A fragilidade do pensamento perante o simples, a sua exposição e entrega paciente aos ventos da coisa que nele se torna solitária e lenta, todo o caminho para a palavra que no limite da sua força nomeadora se mescla com a impotência de dizer o silêncio, este jogo sempre incompleto do dar e do receber no qual se joga o risco de um destino, a construção de uma habitação, a aventura e desafio de um futuro jamais antecipável mas ao qual nos cumpre, ainda assim, corresponder — a isso chama Heidegger “experiência do pensamento”.
À experiência do pensamento não se acede por estudo e talvez este possa mesmo chegar a ser um obstáculo para aquela. A experiência do pensamento não é a experiência do saber mas uma disposição à qual o pensar cede e se entrega, na qual solitariamente se acha envolvido e se dá.
Mas esta abertura é incomensurável: ela abandona toda a grandeza a uma saudável indigência, faz respirar a ignorância, sentir os odores que dela se desprendem e nos entregam à dispersão do atordoamento.

# # # # #

— Exercício 1 —
Indique se cada afirmação concorda com o trecho sobre a experiência do pensamento, respondendo sim ou não e citando as palavras do trecho que decidem: (a) chega-se à experiência do pensamento por meio do estudo; (b) a experiência do pensamento é a experiência do saber; (c) o nome "experiência do pensamento" é atribuído a Heidegger.
— Exercício 2 —
No trecho sobre a experiência do pensamento, como é qualificado o futuro ao qual nos cumpre corresponder?
— Exercício 3 —
Prossiga o trecho sobre a experiência do pensamento a partir da última frase apresentada.

[Conteúdo transcrito das páginas]
# # # # #

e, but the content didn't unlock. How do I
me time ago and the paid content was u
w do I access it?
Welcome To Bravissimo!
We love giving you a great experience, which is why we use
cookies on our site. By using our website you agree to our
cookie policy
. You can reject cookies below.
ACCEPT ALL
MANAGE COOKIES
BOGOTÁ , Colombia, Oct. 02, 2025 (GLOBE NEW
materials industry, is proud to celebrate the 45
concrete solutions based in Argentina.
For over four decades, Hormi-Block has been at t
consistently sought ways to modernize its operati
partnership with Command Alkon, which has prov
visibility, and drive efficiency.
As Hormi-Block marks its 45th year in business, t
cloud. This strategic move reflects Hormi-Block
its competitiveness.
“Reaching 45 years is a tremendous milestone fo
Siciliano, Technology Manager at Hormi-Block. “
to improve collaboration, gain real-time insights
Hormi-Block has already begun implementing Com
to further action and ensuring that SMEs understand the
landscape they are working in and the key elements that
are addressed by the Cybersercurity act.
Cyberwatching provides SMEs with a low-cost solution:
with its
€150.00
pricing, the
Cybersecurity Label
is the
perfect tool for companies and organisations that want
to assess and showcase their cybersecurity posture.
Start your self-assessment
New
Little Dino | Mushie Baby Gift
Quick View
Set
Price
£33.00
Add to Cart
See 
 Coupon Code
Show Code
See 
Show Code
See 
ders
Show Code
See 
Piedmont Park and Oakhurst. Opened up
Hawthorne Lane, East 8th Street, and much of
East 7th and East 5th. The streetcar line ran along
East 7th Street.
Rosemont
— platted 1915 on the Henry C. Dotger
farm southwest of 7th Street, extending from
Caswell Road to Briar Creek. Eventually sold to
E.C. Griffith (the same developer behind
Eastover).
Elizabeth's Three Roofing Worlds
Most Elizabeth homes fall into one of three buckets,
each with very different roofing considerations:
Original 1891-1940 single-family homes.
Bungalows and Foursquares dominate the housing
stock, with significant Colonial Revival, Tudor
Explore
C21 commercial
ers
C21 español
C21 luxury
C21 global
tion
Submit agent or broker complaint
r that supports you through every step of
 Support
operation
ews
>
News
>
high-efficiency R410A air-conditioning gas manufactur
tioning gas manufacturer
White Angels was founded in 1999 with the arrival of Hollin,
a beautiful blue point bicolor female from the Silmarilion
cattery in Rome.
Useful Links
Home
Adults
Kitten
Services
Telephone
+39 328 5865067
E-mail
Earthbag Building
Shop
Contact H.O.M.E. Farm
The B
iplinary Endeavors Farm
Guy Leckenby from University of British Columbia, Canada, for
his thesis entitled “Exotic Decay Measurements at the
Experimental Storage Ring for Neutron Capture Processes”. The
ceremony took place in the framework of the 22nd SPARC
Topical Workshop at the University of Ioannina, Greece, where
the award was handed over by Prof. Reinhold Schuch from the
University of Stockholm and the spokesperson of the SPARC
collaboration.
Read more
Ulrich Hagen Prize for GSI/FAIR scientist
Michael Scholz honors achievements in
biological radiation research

# # # # #

— Resposta escrita 1 —
(a) Não: "À experiência do pensamento não se acede por estudo".
(b) Não: "A experiência do pensamento não é a experiência do saber".
(c) Sim: "a isso chama Heidegger “experiência do pensamento”".

— Resposta escrita 2 —
Como um futuro jamais antecipável.

— Resposta escrita 3 —
Há, é certo, a construção e habituámo-nos a compreender e a falar apenas daquilo que construimos ou queremos construir. Pela construção, furtamo-nos à solidão e à indigência, tornamo-nos vítimas de uma responsabilidade que se não chama mais im-potência mas poder, fazemos do poder a chave da construção do mundo.
E contudo, um tal pensamento não constroí para habitar: constroí porque (que medo?) do expôr-se se refugia no controle, do experienciar, na previsão, da aventura, na segurança.
Hermética e autisticamente o pensamento pensa-se, constrói o seu próprio exterior e determina a economia do seu poder. Toda a entrega se tornou expectativa, toda a surpresa calculada. E mesmo o susto será sempre a (af)lição passada de um futuro perfeito.
Perdeu-se a memória do insondável.
Neste autismo se desvanece a gratuidade, e o pensamento, respirando em ar viciado, desaprende o namoro.